Saturday, November 07, 2009

Trust?

I always wonder how much of one person can we trust? Can we trust someone whole heartedly and unquestioning? Does it take time for us to build trust? Can we just accept one word of, "No, darling, I won't do it"? Can we really ever achieve that level of trust between 2 people? If not, for every posted message in this day and time of Facebook, will evoke a sense of distrust. And if this goes on for a long time, this distrust will rear its ugly beastly head and sets a claw on you. It will continue to bite you and eat you till you are gone, digested by this beast and you are sucked into oblivion, leaving only remnants of what was once good till this beast arrives.

Sunday, November 01, 2009

Marriage and Happily Ever After

Its amazing that a lot of us in our late twenties still have our vision or this pre-set image of us being happily married without arguments, hassles, clean-up. A friend I know once asked me, where is the happily ever after that we always watched in movies? Don't you find that question interesting? A lot of girls that I know have this notion of all things will be perfect after a perfect wedding. But what the movie doesn't show is the arguments that married couples will have over the toilet bowl seats, over the food under cooked or over cooked, the cleaning up, taking the trash out, etc. I mean, these arguments over the small stuff, its small and petty. But its always the smallest little things that can make or break a marriage. I have never lived with a guy or have never co-habitated with another person. I have done it while I was studying. I can personally vouch that it broke a few friendship that I had. Its not easy staying with your own girlfriends what more now, a guy for the rest of your life.

There are some skeptics and nay-sayers out there that would argue, if things can't work out, why not get a divorce. Its easy to say that IF you don't have kids, but the psychological aspect and the emotional impact of a divorce is not easy to overcome. Not only that, I know some guys out there who fell in love with a girl that parties, drinks and basically just plain good fun. After marriage or even after snagging a guy, things just disintegrate. The girl changed. The girl decided to put more attention, time and effort into the family. Staying home while the guy continues his ways. Girl nags guy to come home, girl argues that she's the only one making an effort to work at the marriage, things fall apart and why am I not surprise that they opt for a divorce at the end.

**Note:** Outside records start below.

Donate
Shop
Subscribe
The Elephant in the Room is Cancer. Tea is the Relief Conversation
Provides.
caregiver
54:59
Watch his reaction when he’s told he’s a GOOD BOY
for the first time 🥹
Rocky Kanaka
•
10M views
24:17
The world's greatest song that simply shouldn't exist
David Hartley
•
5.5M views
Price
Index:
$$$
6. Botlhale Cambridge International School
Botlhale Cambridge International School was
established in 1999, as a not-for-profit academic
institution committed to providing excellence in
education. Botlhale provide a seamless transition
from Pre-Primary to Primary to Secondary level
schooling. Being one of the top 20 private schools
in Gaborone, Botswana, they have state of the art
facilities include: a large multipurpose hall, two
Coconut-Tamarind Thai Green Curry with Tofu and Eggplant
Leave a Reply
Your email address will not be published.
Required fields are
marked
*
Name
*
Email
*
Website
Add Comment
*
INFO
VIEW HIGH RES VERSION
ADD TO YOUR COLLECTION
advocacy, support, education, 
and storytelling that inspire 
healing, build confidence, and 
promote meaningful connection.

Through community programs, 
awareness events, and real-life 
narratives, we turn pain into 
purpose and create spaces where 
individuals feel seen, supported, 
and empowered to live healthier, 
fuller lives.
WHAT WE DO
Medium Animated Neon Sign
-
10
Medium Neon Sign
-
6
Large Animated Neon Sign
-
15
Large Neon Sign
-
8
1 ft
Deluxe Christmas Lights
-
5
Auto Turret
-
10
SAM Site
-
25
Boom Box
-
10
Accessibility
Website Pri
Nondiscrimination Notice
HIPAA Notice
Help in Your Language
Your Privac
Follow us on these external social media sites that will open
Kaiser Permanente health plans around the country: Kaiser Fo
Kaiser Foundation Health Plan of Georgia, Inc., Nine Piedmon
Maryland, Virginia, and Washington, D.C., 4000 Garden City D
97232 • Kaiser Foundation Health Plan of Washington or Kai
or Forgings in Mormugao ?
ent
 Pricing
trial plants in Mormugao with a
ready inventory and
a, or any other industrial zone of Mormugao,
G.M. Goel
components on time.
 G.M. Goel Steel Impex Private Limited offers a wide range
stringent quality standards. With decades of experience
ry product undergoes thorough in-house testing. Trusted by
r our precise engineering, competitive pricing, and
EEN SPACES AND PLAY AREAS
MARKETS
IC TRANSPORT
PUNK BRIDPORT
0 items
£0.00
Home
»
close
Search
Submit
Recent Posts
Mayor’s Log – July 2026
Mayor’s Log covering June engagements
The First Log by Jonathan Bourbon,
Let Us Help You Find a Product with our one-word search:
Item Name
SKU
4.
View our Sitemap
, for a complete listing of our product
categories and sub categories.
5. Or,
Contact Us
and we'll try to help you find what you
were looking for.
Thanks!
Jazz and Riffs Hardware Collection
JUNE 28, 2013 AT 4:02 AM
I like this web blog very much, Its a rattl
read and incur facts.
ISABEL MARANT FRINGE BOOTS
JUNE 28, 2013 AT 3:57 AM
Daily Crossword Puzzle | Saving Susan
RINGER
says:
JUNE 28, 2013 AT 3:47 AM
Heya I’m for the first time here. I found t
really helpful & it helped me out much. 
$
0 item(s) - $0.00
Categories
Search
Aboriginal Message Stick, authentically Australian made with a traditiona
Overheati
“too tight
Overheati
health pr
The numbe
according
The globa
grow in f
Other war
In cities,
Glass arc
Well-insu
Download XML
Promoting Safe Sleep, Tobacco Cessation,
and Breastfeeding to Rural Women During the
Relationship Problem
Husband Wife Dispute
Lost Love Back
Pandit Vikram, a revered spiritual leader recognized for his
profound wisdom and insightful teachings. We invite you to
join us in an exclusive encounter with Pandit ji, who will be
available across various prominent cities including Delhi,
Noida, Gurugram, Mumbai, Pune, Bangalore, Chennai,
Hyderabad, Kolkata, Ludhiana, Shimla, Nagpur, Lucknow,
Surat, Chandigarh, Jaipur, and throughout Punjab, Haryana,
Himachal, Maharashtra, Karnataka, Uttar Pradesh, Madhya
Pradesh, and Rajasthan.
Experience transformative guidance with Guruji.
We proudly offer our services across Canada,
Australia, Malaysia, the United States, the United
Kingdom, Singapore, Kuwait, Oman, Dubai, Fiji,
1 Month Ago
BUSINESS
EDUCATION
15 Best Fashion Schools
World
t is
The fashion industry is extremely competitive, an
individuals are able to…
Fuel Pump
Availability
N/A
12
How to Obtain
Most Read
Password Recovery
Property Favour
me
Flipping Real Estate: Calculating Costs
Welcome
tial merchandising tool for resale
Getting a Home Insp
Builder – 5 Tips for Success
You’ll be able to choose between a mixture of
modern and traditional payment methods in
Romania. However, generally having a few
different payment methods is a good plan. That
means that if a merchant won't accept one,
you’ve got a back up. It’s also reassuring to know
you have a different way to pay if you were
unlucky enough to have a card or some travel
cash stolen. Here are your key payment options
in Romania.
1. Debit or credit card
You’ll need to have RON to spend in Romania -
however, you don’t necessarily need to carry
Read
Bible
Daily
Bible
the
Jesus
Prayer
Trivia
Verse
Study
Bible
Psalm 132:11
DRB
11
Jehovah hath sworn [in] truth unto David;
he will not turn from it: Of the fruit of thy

I ain't no saint. I've not been married. But after hearing all these, it scares the shit out of me in getting married. To me, moving in with a guy is a big thing. Getting married, its just an impending event if we ever do get around to it. Maybe I've reached an age where I do want to settle down. Would I change, I don't know. Would I curb my drinking and my partying ways, I really don't know. Do I still want my own life, hell yes. I can't imagine myself living my life for a guy. Been there, done that and its definitely not a good thing. I've found myself asking myself these questions. Some of my closest guy friend told me this. The best way a wife can please a husband, wait for them at the door, wearing only a 6 pack beer in one hand and pizza in the other. That sounds easy enough, but why aren't there more women doing it once in awhile just to please their man?

It all boils down to pride. In Asian culture, pride is everything. It defines who we are. The proud Asian who are proud of their culture, heritage and their men. Some of the proudest men, bordering on being a chauvinist, are Asians. Its literally in Tarzan's words, Me Man, You Woman. That to me is a recipe for disaster. But another fact that rings true, it doesn't matter where you get your appetite from, as long as you go home to eat, you avert a disaster. That applies to both men and women. Long gone are the days where women are the humble housewife that doesn't know any better. But then again, women who has this feminist side of her would not know what to do with this new found freedom. It doesn't come with a guidebook and certainly can't ask your mom or your elders about it. This is because the very idea of women going out to work, being independent, open and liberated is so strange to them as well as to all other women who are living this life now. Its surprising that only 60-70 years ago, women are fighting for voting rights. Maybe that's why more and more women are getting married late. They have found this new independence foreign and not knowing how to deal with it and be comfortable in it.

I, for one, find this exhilarating. Am I lost in it? Yes I am. Am I enjoying it? Hell yea.. Its not like my mom would get to enjoy an afternoon alone in an up class restaurant/bar, having her lunch and now sipping on a Mojito. I'm happy that I'm allowed to do all these and more without prejudice. Heck, traveling alone is not something so strange anymore. I wish my mom would be able to enjoy this freedom because it makes all the difference in trying to understand me and vice versa.